# Color Matching for Aristo W.I.F. Reefer Car



## tmmhead (Feb 22, 2008)

I am sure that this question has been asked more then once but can anyone help me with any tips on how to color match the paint on an aristo W.I.F. Reefer car? Where does one start since I am sure that this was paint that aristo used and there is no other in the world that is an exact match but perhaps there are some tricks to get in the ballpark

Thanks,

Tim


----------



## Totalwrecker (Feb 26, 2009)

Take the car to a paint store and have them make a match in the sample size... usually a quart. Lasts a long time. You can specify the type of paint. 

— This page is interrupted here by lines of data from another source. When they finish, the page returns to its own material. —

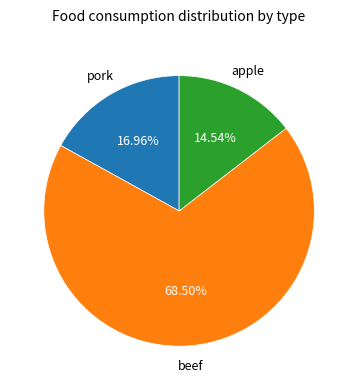

Combined, what portion of the pie is apple and pork?

31.5%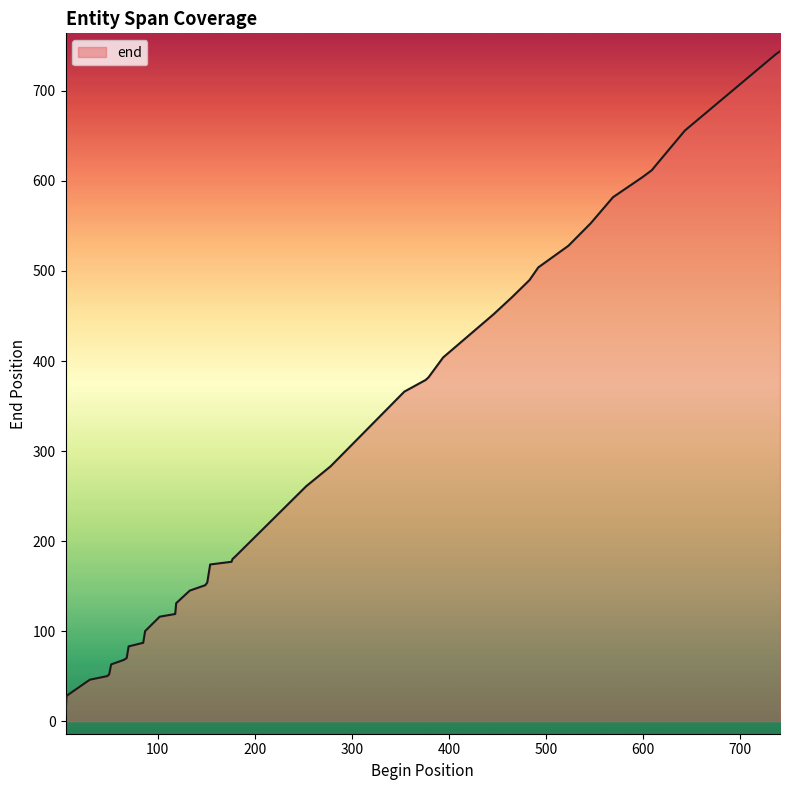

How many categories are shown in the chart?

40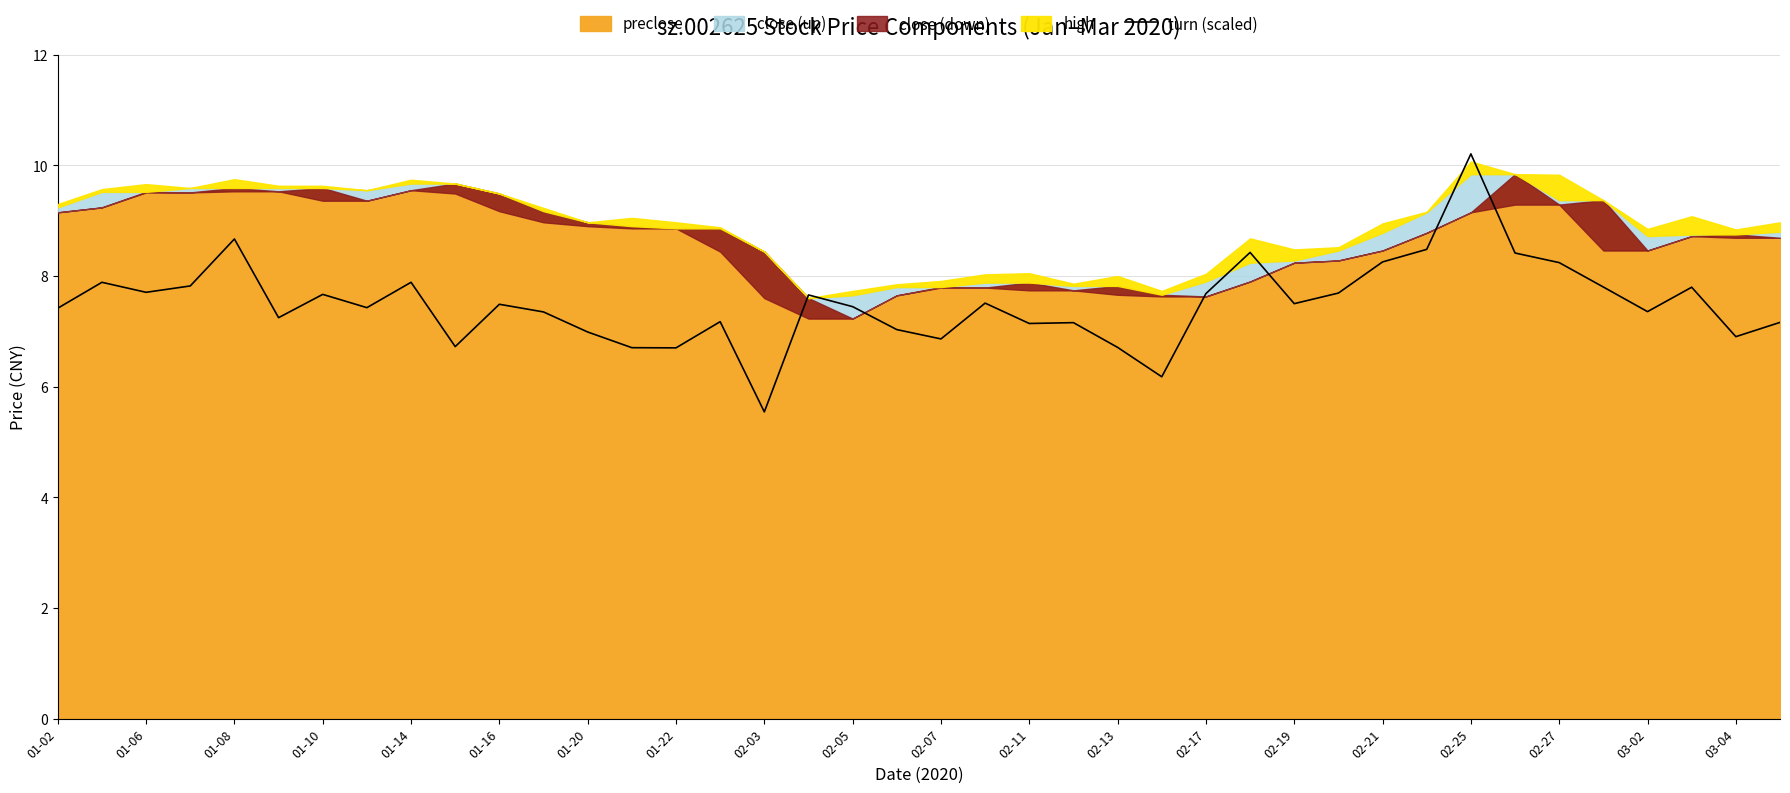

Is it true that turn (scaled) equals 13.7 at 02-17?

False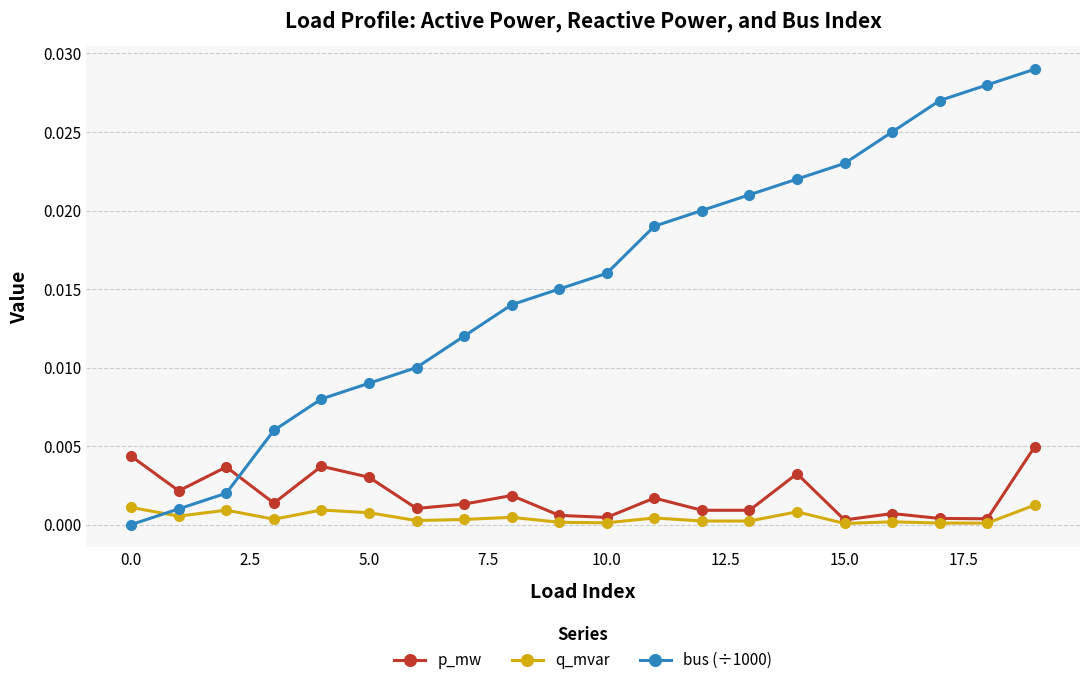

How many lines are shown in the chart?

3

John, repeating what I've read here.


----------



## tmmhead (Feb 22, 2008)

Totalwrecker,

Thanks for the reply. I was thinking about what the likelihood of that idea working wood be but from the sounds of your reply you must have have seen a posting here with somebody that it has had success with matching the color. 

Tim


----------



## Gary Armitstead (Jan 2, 2008)

Posted By tmmhead on 21 Aug 2011 12:45 PM 
Totalwrecker,

Thanks for the reply. I was thinking about what the likelihood of that idea working wood be but from the sounds of your reply you must have have seen a posting here with somebody that it has had success with matching the color. 

Tim 



Tim,

I agree with John. Many years ago when I was building my rolling stock for my 1 1/2" per foot stuff, I needed a special yellow for my refrigerator car and couldn't match it anywhere. Also needed a brownish red for my caboose. I took my HO scale cars (with the colors I wanted to match) down to the paint store. Did the computer scan, mixed the paint and I bought two quarts to paint the cars. It DOES work great!!


----------



## Stan Cedarleaf (Jan 2, 2008)

Tim, I've done that very successfully with color matching (scaning) from Ace Hardware and Sherman-Williams. All have been acrylic.


----------



## tmmhead (Feb 22, 2008)

Gary and Stan - Thanks for re-assurance on the fact that it works. I bought some blow-out reefer cars to make Yuengling Beer Cars to go with my Piko Brewary. Last time I had an open house everyone was asking where the reefer cars were that went with the brewery so I'll solve that problem. After all it helps tie the scenary together. 

Have either of you tried spraying that via an airbrush? I am thinking if it's acrylic I can thin it down and shoot what I need to cover up the old stamp padded lettering. 

Tim


----------



## Stan Cedarleaf (Jan 2, 2008)

Posted By tmmhead on 22 Aug 2011 06:46 PM 
Gary and Stan - 

Have either of you tried spraying that via an airbrush? I am thinking if it's acrylic I can thin it down and shoot what I need to cover up the old stamp padded lettering. 

Tim Tim........ Dont' laugh, but I painted 3 of these reefers with a 2 1/2 inch trim brush. 3 coats and it covered just fine.... 











I have used the acrylic with a GREX airbrush and recently purchased an inexpensive Harbor Freight trim gun but haven't had a chance to use it yet....

Spray Gun


----------



## Gary Armitstead (Jan 2, 2008)

Tim,

I painted both of these BIG cars with an electric sprayer using regular exterior house paint. Custom paint mixed after they did a computer scan of the Athearn HO model.










This is the reefer I "scaled" from an Athearn HO model.











This is the caboose I "scaled" from another Athearn HO kit.


----------



## tmmhead (Feb 22, 2008)

Stan - no laughing here. It looks like you have had great success with using the brushing technique, 

I bought the following airbrush at Harbor Freight (http://www.harborfreight.com/deluxe-airbrush-kit-95810.html) and want to give it a shot at trying to paint the boxcar. Then follow with a few decals to convert it's product over to one of my favorite adult beverages. 

Gary - Very nicely done. 

Thank you both for sharing your work with me to show just how well they can turn out using regular acrylic house paint. I'll post some pictures once I get started to show you the outcome. 

Tim


----------